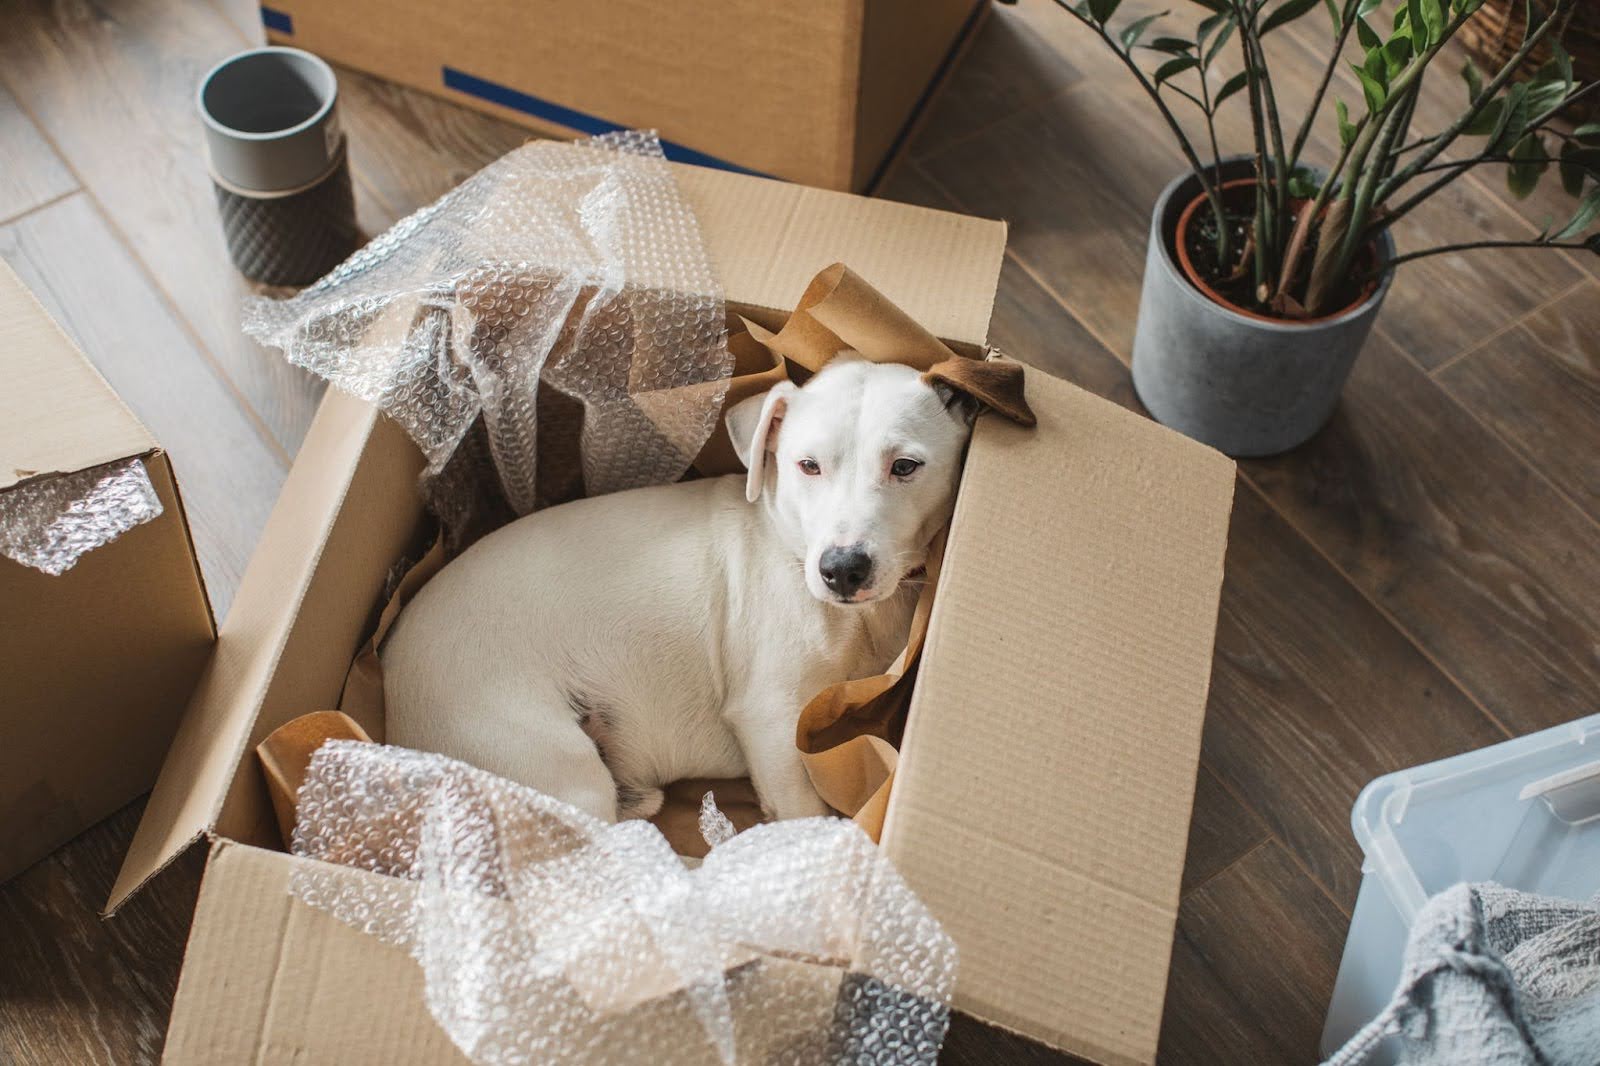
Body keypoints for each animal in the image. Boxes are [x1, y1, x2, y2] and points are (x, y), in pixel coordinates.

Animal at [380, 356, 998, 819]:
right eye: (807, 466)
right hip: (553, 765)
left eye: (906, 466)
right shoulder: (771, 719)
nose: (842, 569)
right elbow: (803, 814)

...

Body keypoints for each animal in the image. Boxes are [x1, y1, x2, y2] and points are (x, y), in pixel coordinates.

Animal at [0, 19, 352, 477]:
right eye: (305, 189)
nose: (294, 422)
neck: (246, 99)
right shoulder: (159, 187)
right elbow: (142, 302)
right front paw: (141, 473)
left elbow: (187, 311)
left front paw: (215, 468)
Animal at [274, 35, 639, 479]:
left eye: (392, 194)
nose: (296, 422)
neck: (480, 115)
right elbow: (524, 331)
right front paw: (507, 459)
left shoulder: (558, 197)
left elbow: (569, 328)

...

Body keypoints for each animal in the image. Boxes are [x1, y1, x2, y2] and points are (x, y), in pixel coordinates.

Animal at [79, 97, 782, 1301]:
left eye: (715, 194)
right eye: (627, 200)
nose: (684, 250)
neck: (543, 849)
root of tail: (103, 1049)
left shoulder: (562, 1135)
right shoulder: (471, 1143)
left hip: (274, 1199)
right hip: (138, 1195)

What needs to be done:
Reproduce exactly the lines above from the line with "left shoulder: (562, 1135)" to the line with "right hip: (138, 1195)", including both, and add nothing.

Result of this task:
left shoulder: (562, 1135)
right shoulder: (471, 1143)
left hip: (274, 1199)
right hip: (138, 1195)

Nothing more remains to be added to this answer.